A Kansas City utility had several minor pipe breaks resulting in sewage overflows into adjacent farmlands on an 8-inch ductile iron (DIP) force main within 10 years of installation. Fatigue loading of the pipe to positive and negative pressures and sustained negative pressures for several seconds within the force main may have caused damage to the pipe’s internal lining. After transient analysis, reduced voltage soft starters (RVSS) were installed on the 50-horsepower submersible pumping units with ramp rates of 15 seconds. No additional pipe breaks happened over the past four years since installing the RVSS.
Proper installation of a pumping unit is critical, starting with the design of a good foundation for the pumping unit, which must be substantial enough to absorb vibratory loads.
For vertical pump units, anchorage relies purely on the clamping force of a pre-tensioned anchor bolt to the grouted baseplate. For vertical pumping units larger than 100 horsepower, it is highly recommended not to use post-install anchors. Install the anchor bolts in a sleeve that allows for pretension (see Figure 2).
Baseplates for horizontal pumping units are only designed to transfer the loading to the foundation, so grout holes should be provided to fill the baseplate with non-shrink grout.
The equipment base should be grouted before final bolting of connecting piping. Appropriate joints with HI-compliant harness rods should be installed. Pump discharge and suction nozzles cannot accept excessive loading, and special care should be taken with the alignment between pump nozzles and connecting piping.

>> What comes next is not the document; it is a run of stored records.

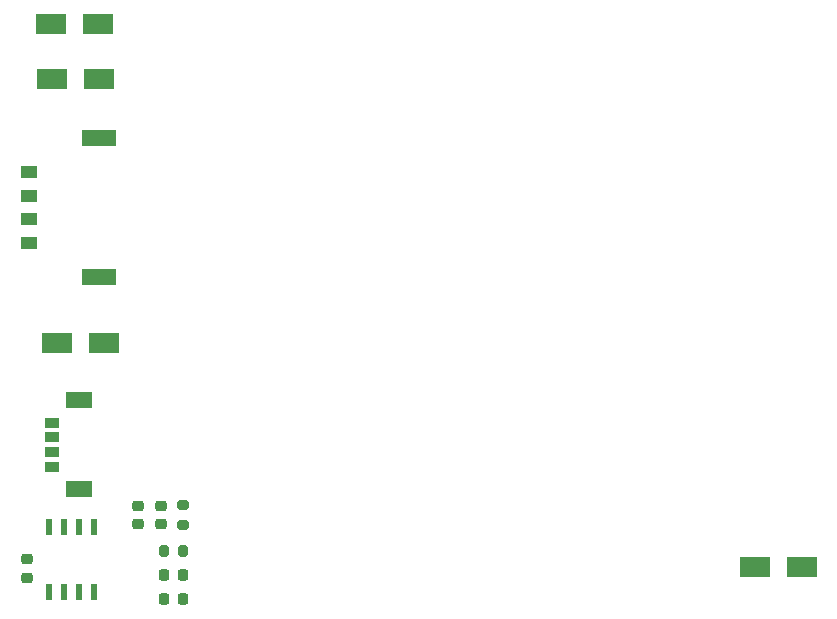
<source format=gbp>
%TF.GenerationSoftware,KiCad,Pcbnew,9.0.1*%
%TF.CreationDate,2025-04-07T03:16:16-07:00*%
%TF.ProjectId,ZPlus_Panel,5a506c75-735f-4506-916e-656c2e6b6963,2.4*%
%TF.SameCoordinates,Original*%
%TF.FileFunction,Paste,Bot*%
%TF.FilePolarity,Positive*%
%FSLAX46Y46*%
G04 Gerber Fmt 4.6, Leading zero omitted, Abs format (unit mm)*
G04 Created by KiCad (PCBNEW 9.0.1) date 2025-04-07 03:16:16*
%MOMM*%
%LPD*%
G01*
G04 APERTURE LIST*
G04 Aperture macros list*
%AMRoundRect*
0 Rectangle with rounded corners*
0 $1 Rounding radius*
0 $2 $3 $4 $5 $6 $7 $8 $9 X,Y pos of 4 corners*
0 Add a 4 corners polygon primitive as box body*
4,1,4,$2,$3,$4,$5,$6,$7,$8,$9,$2,$3,0*
0 Add four circle primitives for the rounded corners*
1,1,$1+$1,$2,$3*
1,1,$1+$1,$4,$5*
1,1,$1+$1,$6,$7*
1,1,$1+$1,$8,$9*
0 Add four rect primitives between the rounded corners*
20,1,$1+$1,$2,$3,$4,$5,0*
20,1,$1+$1,$4,$5,$6,$7,0*
20,1,$1+$1,$6,$7,$8,$9,0*
20,1,$1+$1,$8,$9,$2,$3,0*%
G04 Aperture macros list end*
%ADD10R,2.500000X1.700000*%
%ADD11RoundRect,0.225000X-0.250000X0.225000X-0.250000X-0.225000X0.250000X-0.225000X0.250000X0.225000X0*%
%ADD12R,0.533400X1.460500*%
%ADD13RoundRect,0.225000X0.225000X0.250000X-0.225000X0.250000X-0.225000X-0.250000X0.225000X-0.250000X0*%
%ADD14RoundRect,0.225000X0.250000X-0.225000X0.250000X0.225000X-0.250000X0.225000X-0.250000X-0.225000X0*%
%ADD15RoundRect,0.200000X0.200000X0.275000X-0.200000X0.275000X-0.200000X-0.275000X0.200000X-0.275000X0*%
%ADD16R,1.295400X0.838200*%
%ADD17R,2.260600X1.397000*%
%ADD18R,1.450000X1.100000*%
%ADD19R,2.899999X1.350000*%
%ADD20RoundRect,0.200000X-0.275000X0.200000X-0.275000X-0.200000X0.275000X-0.200000X0.275000X0.200000X0*%
G04 APERTURE END LIST*
D10*
%TO.C,D2*%
X121338000Y-65543200D03*
X117338000Y-65543200D03*
%TD*%
D11*
%TO.C,C1*%
X124713000Y-106318200D03*
X124713000Y-107868200D03*
%TD*%
D12*
%TO.C,U1*%
X117133000Y-108119050D03*
X118403000Y-108119050D03*
X119673000Y-108119050D03*
X120943000Y-108119050D03*
X120943000Y-113567350D03*
X119673000Y-113567350D03*
X118403000Y-113567350D03*
X117133000Y-113567350D03*
%TD*%
D10*
%TO.C,D3*%
X121838000Y-92518200D03*
X117838000Y-92518200D03*
%TD*%
D13*
%TO.C,C3*%
X128488000Y-114155700D03*
X126938000Y-114155700D03*
%TD*%
D14*
%TO.C,C5*%
X115288000Y-112368200D03*
X115288000Y-110818200D03*
%TD*%
D15*
%TO.C,R2*%
X128538000Y-110105700D03*
X126888000Y-110105700D03*
%TD*%
D16*
%TO.C,J2*%
X117438000Y-99243200D03*
X117438000Y-100493200D03*
X117438000Y-101743200D03*
X117438000Y-102993200D03*
D17*
X119732890Y-104893201D03*
X119732890Y-97343199D03*
%TD*%
D10*
%TO.C,D1*%
X121438000Y-70143200D03*
X117438000Y-70143200D03*
%TD*%
D13*
%TO.C,C4*%
X128488000Y-112130700D03*
X126938000Y-112130700D03*
%TD*%
D11*
%TO.C,C2*%
X126638000Y-106318200D03*
X126638000Y-107868200D03*
%TD*%
D10*
%TO.C,D5*%
X180963000Y-111493200D03*
X176963000Y-111493200D03*
%TD*%
D18*
%TO.C,J4*%
X115438001Y-78028550D03*
X115438001Y-80028551D03*
X115438001Y-82028550D03*
X115438001Y-84028551D03*
D19*
X121413000Y-86923549D03*
X121413000Y-75133552D03*
%TD*%
D20*
%TO.C,R1*%
X128538000Y-106268200D03*
X128538000Y-107918200D03*
%TD*%
M02*

</source>
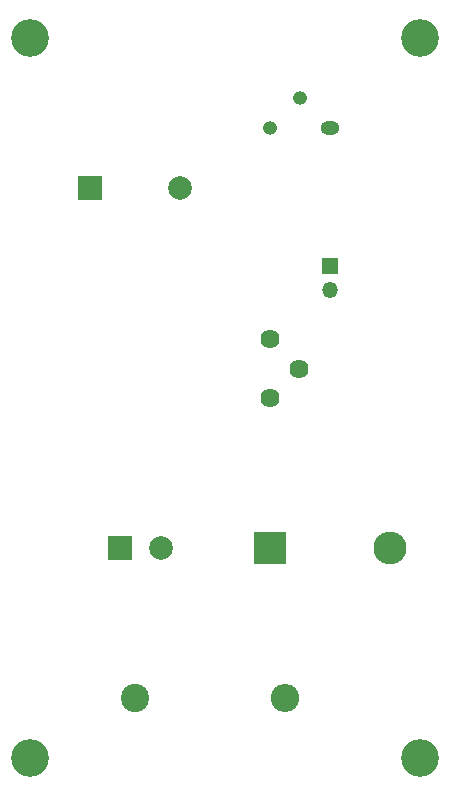
<source format=gbr>
%TF.GenerationSoftware,KiCad,Pcbnew,7.0.7*%
%TF.CreationDate,2024-02-26T23:05:05+05:30*%
%TF.ProjectId,ABC,4142432e-6b69-4636-9164-5f7063625858,v01*%
%TF.SameCoordinates,Original*%
%TF.FileFunction,Soldermask,Bot*%
%TF.FilePolarity,Negative*%
%FSLAX46Y46*%
G04 Gerber Fmt 4.6, Leading zero omitted, Abs format (unit mm)*
G04 Created by KiCad (PCBNEW 7.0.7) date 2024-02-26 23:05:05*
%MOMM*%
%LPD*%
G01*
G04 APERTURE LIST*
%ADD10C,3.200000*%
%ADD11R,1.350000X1.350000*%
%ADD12O,1.350000X1.350000*%
%ADD13C,1.620000*%
%ADD14C,2.400000*%
%ADD15O,2.400000X2.400000*%
%ADD16O,1.200000X1.200000*%
%ADD17O,1.600000X1.200000*%
%ADD18R,2.800000X2.800000*%
%ADD19O,2.800000X2.800000*%
%ADD20R,2.000000X2.000000*%
%ADD21C,2.000000*%
G04 APERTURE END LIST*
D10*
%TO.C,REF\u002A\u002A*%
X101600000Y-149860000D03*
%TD*%
%TO.C,REF\u002A\u002A*%
X134620000Y-149860000D03*
%TD*%
%TO.C,REF\u002A\u002A*%
X101600000Y-88900000D03*
%TD*%
%TO.C,REF\u002A\u002A*%
X134620000Y-88900000D03*
%TD*%
D11*
%TO.C,TH1*%
X127000000Y-108220000D03*
D12*
X127000000Y-110220000D03*
%TD*%
D13*
%TO.C,RV1*%
X121920000Y-114380000D03*
X124420000Y-116880000D03*
X121920000Y-119380000D03*
%TD*%
D14*
%TO.C,R1*%
X110490000Y-144780000D03*
D15*
X123190000Y-144780000D03*
%TD*%
D16*
%TO.C,Q1*%
X121920000Y-96520000D03*
X124460000Y-93980000D03*
D17*
X127000000Y-96520000D03*
%TD*%
D18*
%TO.C,D1*%
X121920000Y-132080000D03*
D19*
X132080000Y-132080000D03*
%TD*%
D20*
%TO.C,C1*%
X109220000Y-132080000D03*
D21*
X112720000Y-132080000D03*
%TD*%
D20*
%TO.C,BZ1*%
X106700000Y-101600000D03*
D21*
X114300000Y-101600000D03*
%TD*%
M02*

</source>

In Missouri, a utility experienced significant damage to high horsepower distribution system pumping units. The first time the pump was turned on — as recalled by an operator — the pump “walked away from the pipe.”
An investigation concluded that inadequate harnessing of the pump discharge connection caused excessive nozzle loading. A properly designed thrust restraint on the pump discharge ultimately was installed to alleviate that issue.
Controls and operations
Operating pumps and the pump station within design parameters extends the station’s life. Appropriate suction levels or pressures are required to prevent damaging cavitation conditions. Adequate protective controls enable precautionary alarms and shutdowns during adverse operations.
For example, switches should be provided for pumps 100 horsepower and larger to protect against high vibration, high motor temperatures, low suction pressures and high discharge pressures outside of design parameters. If operating a pump outside the design parameters is required, careful consideration should be given to the limits at which the pump is tested in its factory.
It is usually up to the end user to appropriately maintain the pumping system. Most times, inadequate attention to periodic maintenance results in disrepair and could result in catastrophic failures.
Periodic clean-out cycles of the wet well for sewage systems (at least once a week) is necessary to bring the wet well level lower than the normal operating levels. Force mains with low points should be cleaned out periodically with high-velocity water. Cleaning and pigging of force mains with extended low points (e.g., river crossings) are recommended every several years.
Critical pieces of a pumping system include air valves, which, when not maintained properly, can become plugged with fats, oils and greases that often build up in sewage force mains. Cleaning those valves should include air valve body, internal components, and the riser pipes between the air valves and the force main.
Appropriate design, proper pump selection and sizing, operating the system within the design parameters and taking adequate care of the equipment will deliver a system that outlasts and outperforms expectations of the engineer, the manufacturer and the end user.